If God deems something to be necessary then wouldn't that make it necessary?
But this story just doesn't make any sense at all. It's almost like saying that for God to not throw you into eternal helffire, you have to rub your belly and tap your head at the same time, while singing "supercalifragilisticexbealidocious", because God has no other way to spare you from hellfire.
 
Okay so you are both wrong. And wrong by your own lousy reasoning.
He is wrong because how can it be symbolic without being symbolic of something. Jesus conveyed that sacrifice of animals was no longer required because what they foretold was here.
But you are more wrong. You admit He didn't say so . So why are you saying it's true. HE DIDN"T SAY SO, so the normal adult would say "So why do accept it as if He did say it?"

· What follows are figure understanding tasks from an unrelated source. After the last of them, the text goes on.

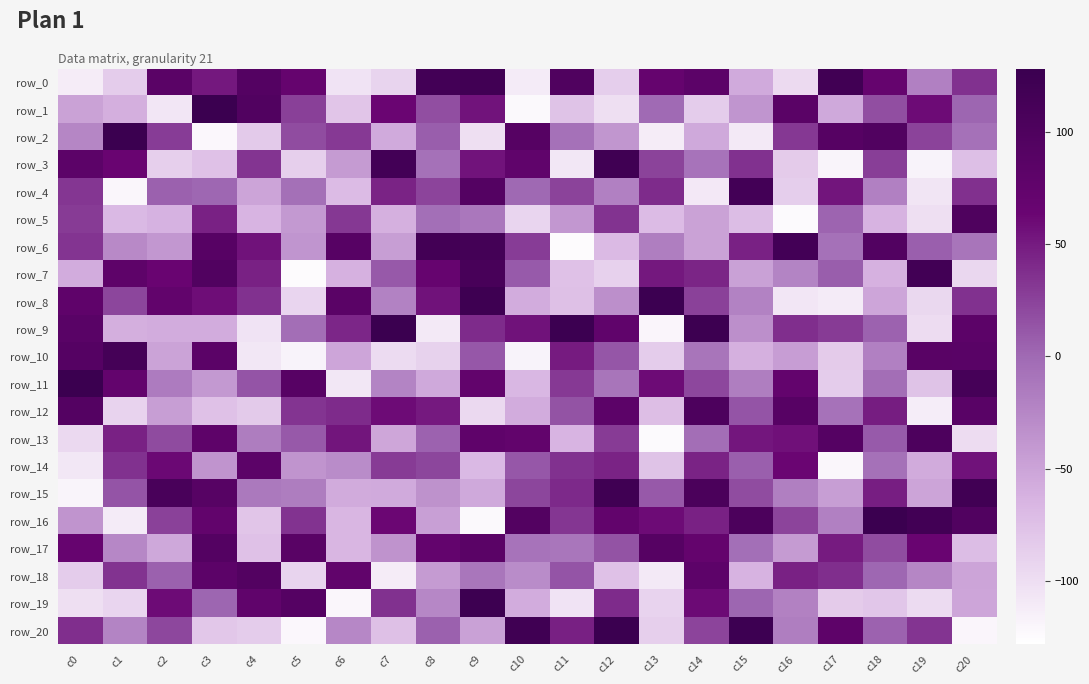

Reading right to left, list all the values displayed in this chart.

row_0: 35	-20	70	118	-97	-56	82	69	-87	98	-111	118	115	-92	-105	70	92	51	84	-85	-112
row_1: 2	59	17	-55	84	-38	-85	-1	-101	-77	-123	54	17	63	-79	26	96	127	-107	-60	-49
row_2: -7	24	96	90	31	-110	-55	-112	-39	-7	90	-101	7	-56	30	18	-83	-122	28	126	-25
row_3: -74	-118	27	-119	-84	35	-9	24	120	-108	76	54	-7	115	-43	-88	33	-76	-88	64	82
row_4: 36	-106	-20	53	-87	115	-109	39	-20	24	0	93	23	44	-71	-6	-51	1	5	-121	32
row_5: 99	-101	-64	3	-124	-72	-49	-71	34	-40	-93	-12	-5	-61	31	-41	-65	45	-63	-69	29
row_6: -10	6	95	-7	115	45	-49	-18	-70	-125	28	114	116	-46	89	-38	55	89	-40	-28	33
row_7: -94	117	-62	7	-23	-48	43	51	-89	-76	9	109	68	10	-62	-125	45	96	64	79	-58
row_8: 35	-95	-52	-111	-107	-22	25	125	-33	-75	-58	122	55	-22	84	-93	35	58	74	22	78
row_9: 81	-99	4	29	37	-33	124	-120	76	125	55	39	-110	126	42	-4	-105	-58	-58	-60	85
row_10: 85	86	-20	-84	-45	-61	-10	-85	12	49	-118	11	-90	-98	-52	-118	-108	83	-50	113	91
row_11: 111	-77	-4	-85	72	-18	21	59	-10	30	-67	73	-55	-23	-108	89	13	-41	-16	72	127
row_12: 85	-113	48	-8	89	13	102	-73	82	14	-58	-96	50	59	39	33	-83	-76	-46	-91	92
row_13: -99	102	9	91	56	52	-4	-124	29	-65	73	78	4	-53	53	10	-17	79	19	45	-96
row_14: 55	-57	-7	-121	63	6	44	-77	44	35	11	-69	22	29	-30	-37	82	-37	61	35	-108
row_15: 118	-51	47	-46	-19	18	105	10	120	40	22	-55	-35	-56	-57	-17	-14	88	107	13	-119
row_16: 97	117	127	-20	23	103	45	59	74	32	94	-123	-47	62	-66	34	-79	73	25	-111	-37
row_17: -72	64	18	49	-43	-5	71	90	14	-11	-9	84	72	-36	-66	86	-76	93	-54	-26	68
row_18: -51	-25	1	37	45	-64	80	-110	-76	13	-30	-11	-43	-112	75	-92	94	81	5	34	-85
row_19: -52	-98	-80	-84	-21	2	60	-91	39	-105	-58	124	-26	35	-121	91	76	2	59	-93	-101
row_20: -120	33	4	79	-18	123	23	-88	126	46	120	-48	5	-75	-26	-122	-85	-81	21	-23	37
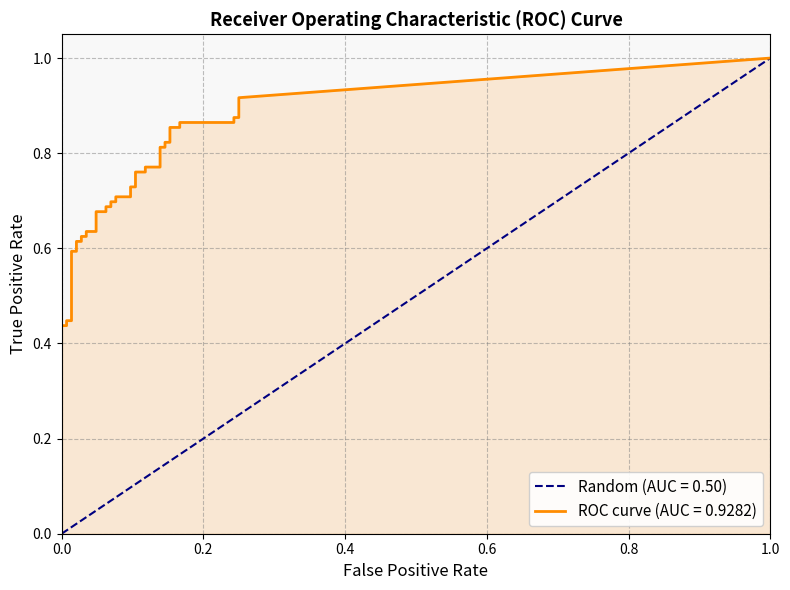

Is it true that fpr equals 0.0 at 9?

True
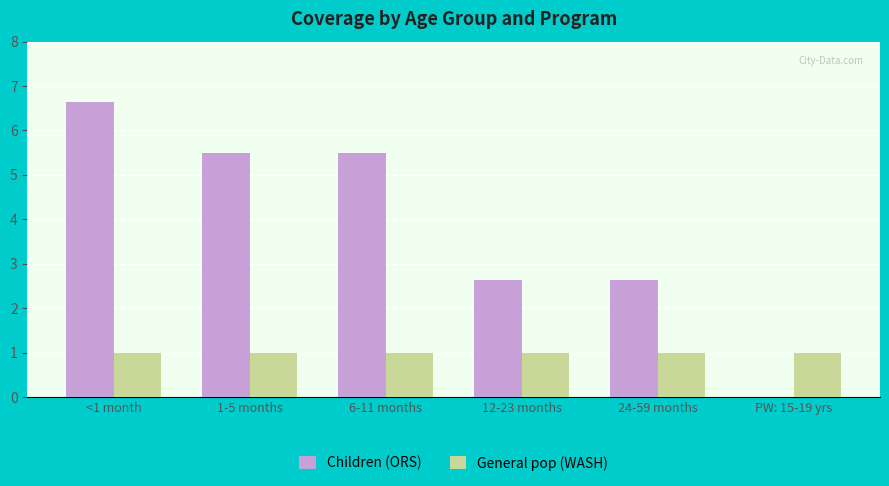

Which label corresponds to the largest value in the chart?

<1 month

Do you two ever read the drivel you post
So if he didn't say so, where are you coming up with it? You just made it up yourself?
 
But this story just doesn't make any sense at all. It's almost like saying that for God to not throw you into eternal helffire, you have to rub your belly and tap your head at the same time, while singing "supercalifragilisticexbealidocious", because God has no other way to spare you from hellfire.
and that shows 1) your evil and 2) your lack of wits.
Did everybody before Jesus go to Hell in your view? Do unbaptized children go to Hell in your view? Obviously you limit Jesus work only to those who came after Him and knew of Him but that violates the whole Gospel
And why do you always hdege What the heck is 'almost like saying?" so it isn't saying but it's almost saying. That is just cowardly hedging.
also you invert 3 things said specifically in Scripture

1) “For this is good and acceptable in the sight of God our Savior, who desires all men to be saved and to come to the knowledge of the truth” (1 Timothy 2:3-4
2)
Romans 5:8 In-Context8 But God demonstrates his own love for us in this: While we were still sinners, Christ died for us. -- You explicitly deny that.
3) As someone once said (and this is your inversion at its worst) YOU CANNOT EARN HEAVEN BUT YOU CAN LOSE IT>
why would you say it is all one way or the other?

Don't worry, I am done with you purely on logical grounds. You fabricate Bible teaching and then mock what you fabricated.